The Foundling Hospital grew to become a very fashionable charity, and it was supported by many noted figures of the day in high society and the arts. Its benefactors included a number of renowned artists, thanks to one of its most influential governors, the portrait painter and cartoonist William Hogarth.

Art

Hogarth, who was childless, had a long association with the hospital and was a founding governor. He designed the children's uniforms and the coat of arms, and he and his wife Jane fostered foundling children. Hogarth also decided to set up a permanent art exhibition in the new buildings, encouraging other artists to produce work for the hospital. By creating a public attraction, Hogarth turned the Hospital into one of London's most fashionable charities as visitors flocked to view works of art and make donations. At this time, art galleries were unknown in Britain, and Hogarth's fundraising initiative is considered to have established Britain's first ever public art gallery.

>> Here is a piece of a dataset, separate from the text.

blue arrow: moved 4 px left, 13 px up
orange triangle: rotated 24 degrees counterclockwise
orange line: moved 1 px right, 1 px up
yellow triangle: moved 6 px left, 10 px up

Several contemporary English artists adorned the walls of the hospital with their works, including Sir Joshua Reynolds, Thomas Gainsborough, Richard Wilson and Francis Hayman. Hogarth himself painted a portrait of Thomas Coram for the hospital, and he also donated his Moses Brought Before Pharaoh's Daughter. His painting March of the Guards to Finchley was also obtained by the hospital after Hogarth donated lottery tickets for a sale of his works, and the hospital won it. Another noteworthy piece is Roubiliac's bust of Handel. The hospital also owned several paintings illustrating life in the institution by Emma Brownlow, daughter of the hospital's administrator. In the chapel, the altarpiece was originally Adoration of the Magi by Casali, but this was deemed to look too Catholic by the hospital's Anglican governors, and it was replaced by Benjamin West's picture of Christ presenting a little child. William Hallett, cabinet maker to nobility, produced all the wood panelling with ornate carving, for the court room.
Exhibitions of pictures at the Foundling Hospital, which were organised by the Dilettante Society, led to the formation of the Royal Academy in 1768. The Foundling Hospital art collection can today be seen at the Foundling Museum.